Pitkin County has limited clout in Four Seasons proposal, manager says
Pitkin County can do nothing to stop the property eyed for a Four Seasons Hotel from being annexed into the city of Aspen, other than provide feedback about the proposal.
“We don’t have necessarily a role in a yes or no, but we do have a role in contributing our concerns about the impact, particularly to unincorporated county properties,” County Manager Jon Peacock told county commissioners during a work session Tuesday.
On June 26, Developer Cisneros Real Estate submitted a proposal to annex 6.6 acres of Pitkin County land, located at the foot of Shadow Mountain at 705 W. Hopkins Ave., into the city.
It’s the first step in what promises to be a lengthy, drawn-out process for the developer, whose plans call for 140 lodging units, 31 fractional-ownership units and four free-market units.
As it currently stands, the land is zoned for agricultural and residential in the county. The 6.6 acres of land as well as the remaining 13 acres on the property is well within the city’s Urban Growth Boundary. And, Peacock noted, annexation into the city would entitle the developers to municipal services, and they would be beholden to a less stringent land-use code.
“There’s a lot that needs to happen and a lot of analysis that needs to happen,” Peacock told the board. “We can weigh in on those studies, but we don’t have a formal role in allowing or disallowing annexation.”

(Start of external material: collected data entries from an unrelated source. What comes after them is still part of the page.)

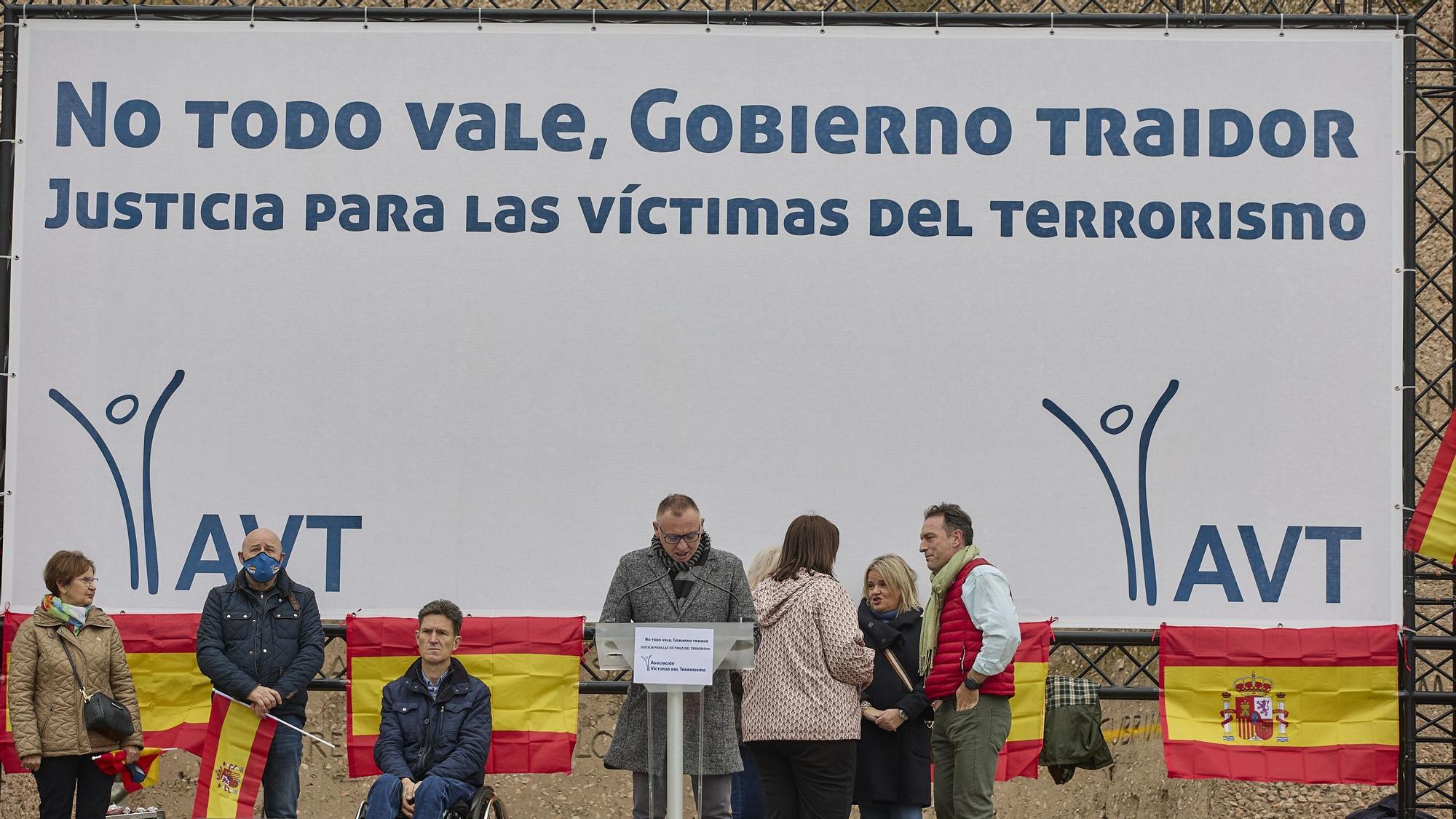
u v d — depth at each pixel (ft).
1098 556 32.22
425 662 27.68
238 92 32.86
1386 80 32.89
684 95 32.89
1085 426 32.40
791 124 32.81
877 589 28.43
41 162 32.65
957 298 32.55
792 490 32.27
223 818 29.78
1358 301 32.55
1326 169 32.76
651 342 32.55
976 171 32.76
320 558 32.19
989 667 26.21
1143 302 32.55
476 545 32.24
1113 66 32.94
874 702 27.78
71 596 28.55
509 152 32.81
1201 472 32.30
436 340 32.55
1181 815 49.06
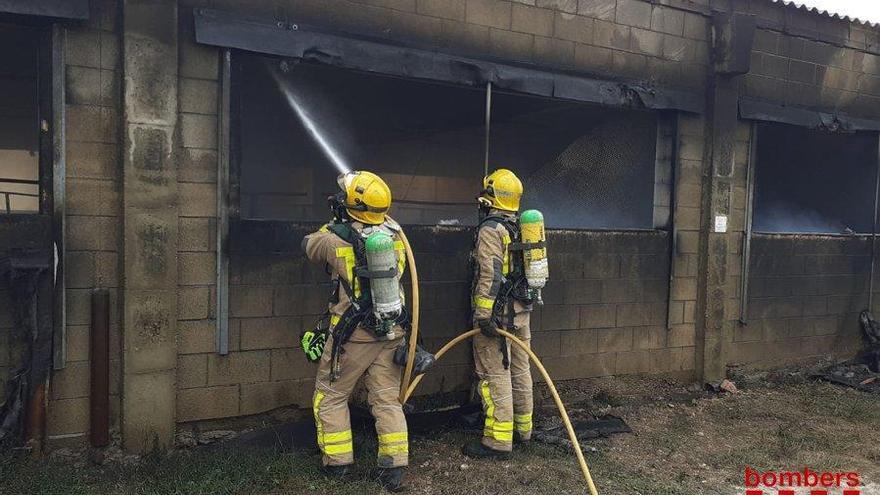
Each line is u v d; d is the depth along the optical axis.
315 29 4.02
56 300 3.51
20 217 3.43
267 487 3.46
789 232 6.45
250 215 5.27
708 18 5.58
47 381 3.49
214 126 3.82
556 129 5.70
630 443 4.43
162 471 3.51
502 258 3.92
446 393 4.65
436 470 3.82
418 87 4.79
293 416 4.17
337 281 3.54
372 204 3.46
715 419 4.99
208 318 3.87
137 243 3.61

The city’s project overview says the proposal “does not contemplate variances in height, density, employee housing or parking, and will comply with City of Aspen requirements as it relates to employee housing and parking. … As presently envisioned, the primary entry to the site will be from Main Street via 6th Street with an entry to a sub-grade garage between Fifth and Sixth Street on West Hopkins.”
While the proposal is in its infancy, Commissioner Patti Clapper acknowledged there will be issues.
She noted the “little island” of single-family homes on the intersecting Seventh Street, which is in the county, will be affected.
“It’s a huge impact on those constituents in the county that live in that residential neighborhood,” she said.
Commissioner Rachel Richards also recalled when the Burlingame ranch land, which later was converted into an affordable-housing development, was annexed into the city in 2000. Richards, who was mayor at the time, and her fellow council members brought the annexation to a vote. They could have, however, passed an annexation ordinance without going to voters.
“When Burlingame was annexed into the city we made a deliberate decision to have a vote on it, though it wasn’t required,” she said.
Clapper said the county needs to keep a close eye on the process as it unfolds because of the “city’s interest in lodging opportunities.”
“We need to be very serious and diligent about our comments,” she said.